Writing has come easy to Sir V.S. Naipul, knighted by Queen Elizabeth in 1990. With is pen he has traversed many cultures and civilizations, even the unraveling of the British Empire and the migrations of people. He has written from his heart, but used his mind to great effect. He was awarded the Booker Prize in 1971, T.S. Eliot Prize for Creative Writing in 1986, Nobel Prize in 2001, making it a resplendent array of feathers in one cap.
Born in 1932 in Chaguanas near Port of Spain in Trinidad, Sir V.S. Naipul these days cultivates the quiet air of a reclusive squire living down a quiet Wiltshire lane. His grandparents had left for T and T from India to work in the sugar plantations. His father a newspaper reporter and aspiring fiction writer was the model for what is arguably Sir Vidiadhar’s most outstanding novel, A House for Mr. Biswas (1961).
At the age of 18, Sir Vidiadhar left Trinidad on a scholarship to University College, Oxford, and has lived in England since. In 1953, he was awarded a Bachelor of Arts. From then on he spent a great deal of time traveling in Asia, Africa, America. Apart from a few years in the middle of the 1950s when he was employed by the British Broadcasting Corporation as a free-lance journalist, he has devoted himself entirely to his writing. The events of his earliest books take place in the West Indies.
| He was awarded the Booker Prize in 1971, T.S. Eliot Prize for Creative Writing in 1986, Nobel Prize in 2001, making it a resplendent array of feathers in one cap |
After the enormous success of A House for Mr. Biswas, Sir Vidiadhar extended the geographical and social perspective of his writing to describe the impact of colonialism and emerging nationalism on the third world in, for instance, Guerrillas (1975) and A Bend in the River (1979), the latter a portrayal of Africa that has been compared to Conrad’s Heart of Darkness. The Mystic Masseur had come earlier in 1957.

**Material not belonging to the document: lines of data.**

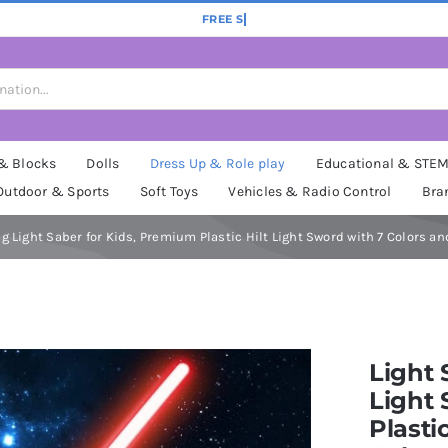
 & Blocks
Dolls
Dress Up & Role play
Educational & STE
Outdoor & Sports
Soft Toys
Vehicles & Radio Control
Bra
g Light Saber for Kids, Premium Plastic Hilt Light Sword with 7 Colors an
Light 
Light 
Plasti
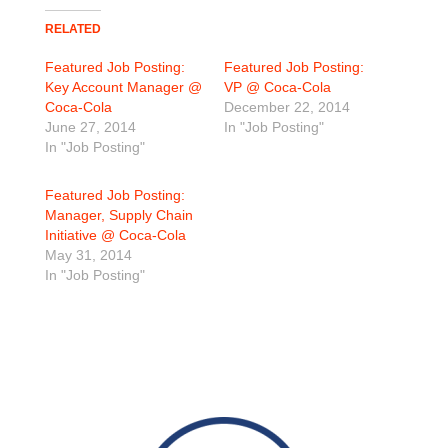
RELATED
Featured Job Posting:
Featured Job Posting:
Key Account Manager @
VP @ Coca-Cola
Coca-Cola
December 22, 2014
June 27, 2014
In "Job Posting"
In "Job Posting"
Featured Job Posting:
Manager, Supply Chain
Initiative @ Coca-Cola
May 31, 2014
In "Job Posting"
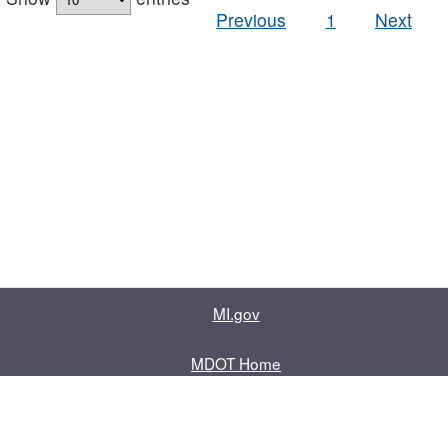
Previous
1
Next
MI.gov
MDOT Home
Contact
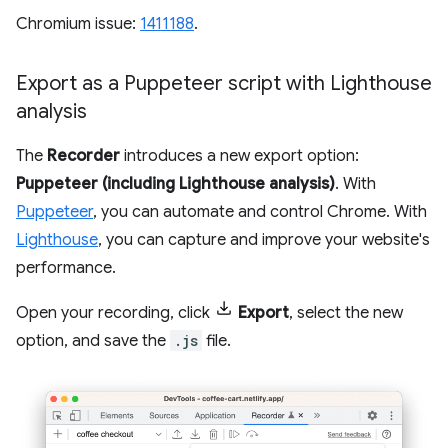
Chromium issue:
1411188
.
Export as a Puppeteer script with Lighthouse
analysis
The
Recorder
introduces a new export option:
Puppeteer (including Lighthouse analysis)
. With
Puppeteer
, you can automate and control Chrome. With
Lighthouse
, you can capture and improve your website's
performance.
Open your recording, click
Export
, select the new
option, and save the
.js
file.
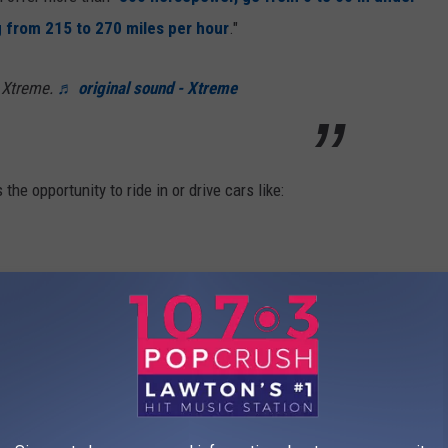
g from 215 to 270 miles per hour
."
 Xtreme.
♬ original sound - Xtreme
he opportunity to ride in or drive cars like:
d in, check out prices and available times
here
.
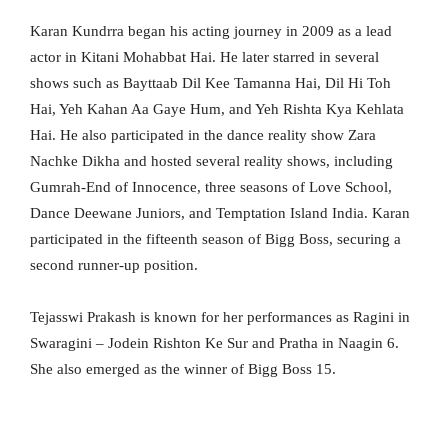
Karan Kundrra began his acting journey in 2009 as a lead
actor in Kitani Mohabbat Hai. He later starred in several
shows such as Bayttaab Dil Kee Tamanna Hai, Dil Hi Toh
Hai, Yeh Kahan Aa Gaye Hum, and Yeh Rishta Kya Kehlata
Hai. He also participated in the dance reality show Zara
Nachke Dikha and hosted several reality shows, including
Gumrah-End of Innocence, three seasons of Love School,
Dance Deewane Juniors, and Temptation Island India. Karan
participated in the fifteenth season of Bigg Boss, securing a
second runner-up position.
Tejasswi Prakash is known for her performances as Ragini in
Swaragini – Jodein Rishton Ke Sur and Pratha in Naagin 6.
She also emerged as the winner of Bigg Boss 15.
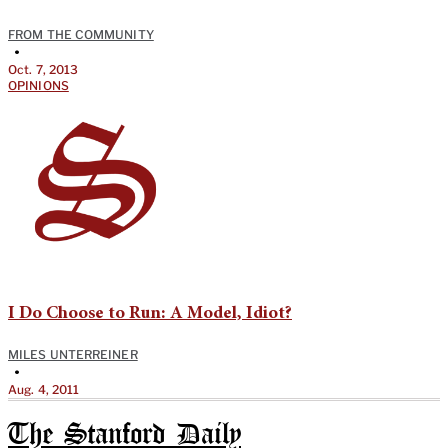
FROM THE COMMUNITY
•
Oct. 7, 2013
OPINIONS
I Do Choose to Run: A Model, Idiot?
MILES UNTERREINER
•
Aug. 4, 2011
The Stanford Daily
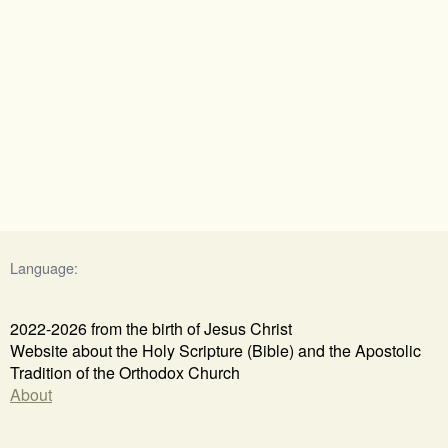
Language:
2022-2026 from the birth of Jesus Christ
Website about the Holy Scripture (Bible) and the Apostolic
Tradition of the Orthodox Church
About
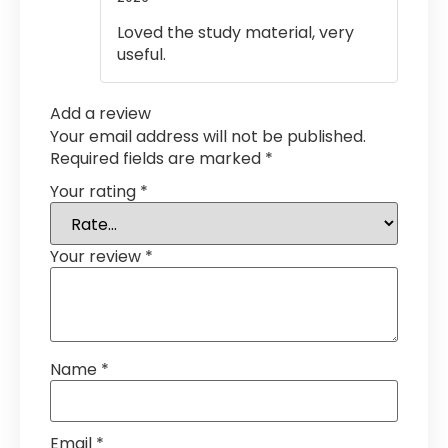
of 5
Loved the study material, very
useful.
Add a review
Your email address will not be published.
Required fields are marked
*
Your rating
*
Your review
*
Name
*
Email
*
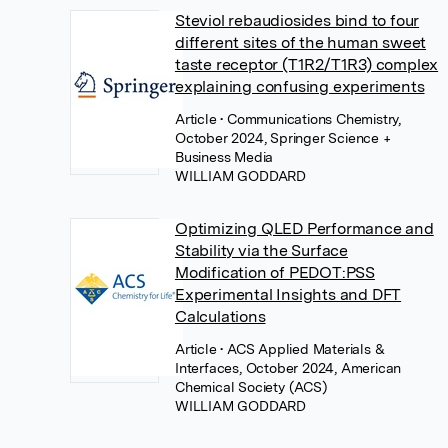
Steviol rebaudiosides bind to four
different sites of the human sweet
taste receptor (T1R2/T1R3) complex
explaining confusing experiments
Article
• Communications Chemistry,
October 2024, Springer Science +
Business Media
WILLIAM GODDARD
Optimizing QLED Performance and
Stability via the Surface
Modification of PEDOT:PSS
Experimental Insights and DFT
Calculations
Article
• ACS Applied Materials &
Interfaces, October 2024, American
Chemical Society (ACS)
WILLIAM GODDARD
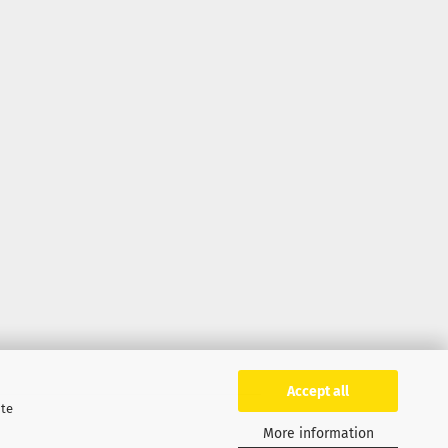
Accept all
ite
More information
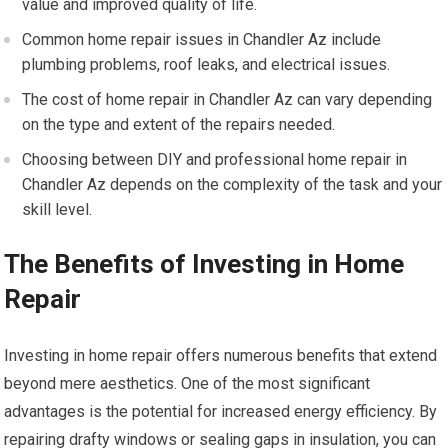
value and improved quality of life.
Common home repair issues in Chandler Az include
plumbing problems, roof leaks, and electrical issues.
The cost of home repair in Chandler Az can vary depending
on the type and extent of the repairs needed.
Choosing between DIY and professional home repair in
Chandler Az depends on the complexity of the task and your
skill level.
The Benefits of Investing in Home
Repair
Investing in home repair offers numerous benefits that extend
beyond mere aesthetics. One of the most significant
advantages is the potential for increased energy efficiency. By
repairing drafty windows or sealing gaps in insulation, you can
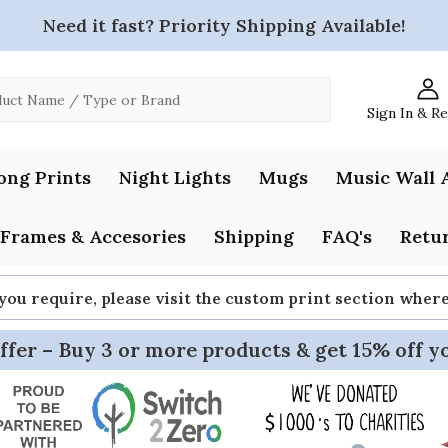
Need it fast? Priority Shipping Available!
Sign In & R
ong Prints
Night Lights
Mugs
Music Wall 
Frames & Accesories
Shipping
FAQ's
Retur
 you require, please visit the custom print section whe
ffer – Buy 3 or more products & get 15% off y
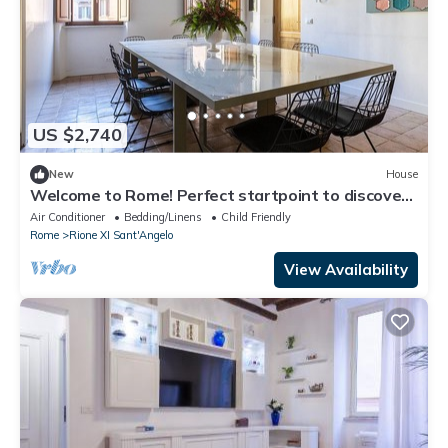
US $2,740
New
House
Welcome to Rome! Perfect startpoint to discover
the Eternal city!
Air Conditioner
Bedding/Linens
Child Friendly
Rome
Rione XI Sant'Angelo
View Availability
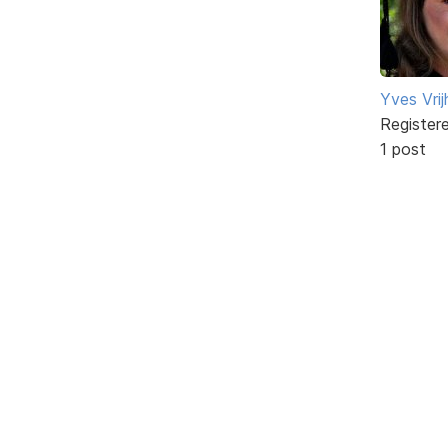
Yves Vri
Register
1 post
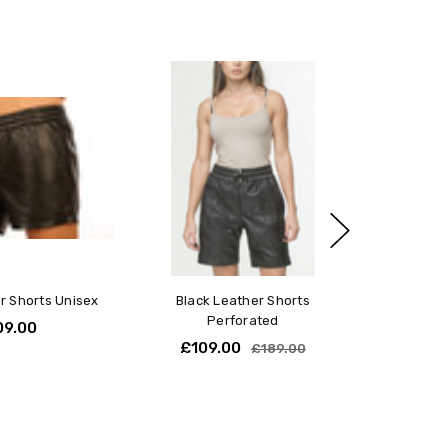
r Shorts Unisex
Black Leather Shorts
Perforated
09.00
£109.00
£189.00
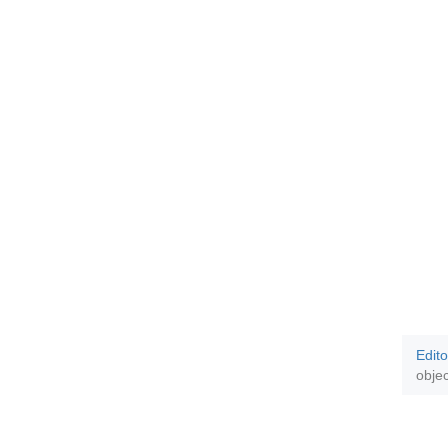
Edito
objec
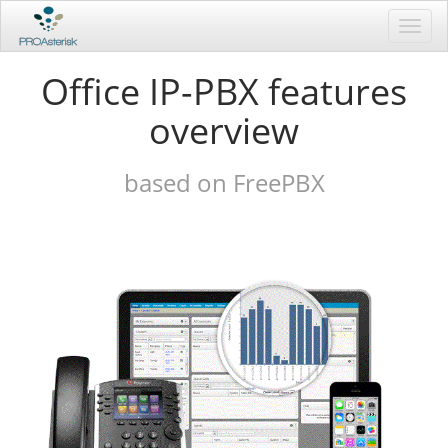
Toggl
navig
Office IP-PBX features
overview
based on FreePBX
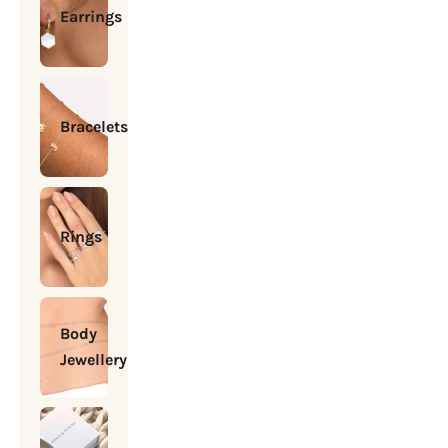
Earrings
Bracelets
Rings
Body
Jewellery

Sir Vidiadhar has written that, “Everything of value to me is in my books. I will go further now. I will say I am the sum of my books. Each book, intuitively sensed and, in the case of fiction, intuitively worked out, stands on what has gone before, and grows out of it. I feel that at any stage of my literary career it could have been said that the last book contained all the others.”
He describes the place of his birth as follows: “I was born in a small country town called Chaguanas. It was a strange name, in spelling and pronunciation, and many of the Indian people—they were in majority in the area—preferred to call it Chauhan.”
Interesting details from a knight with a shining pen.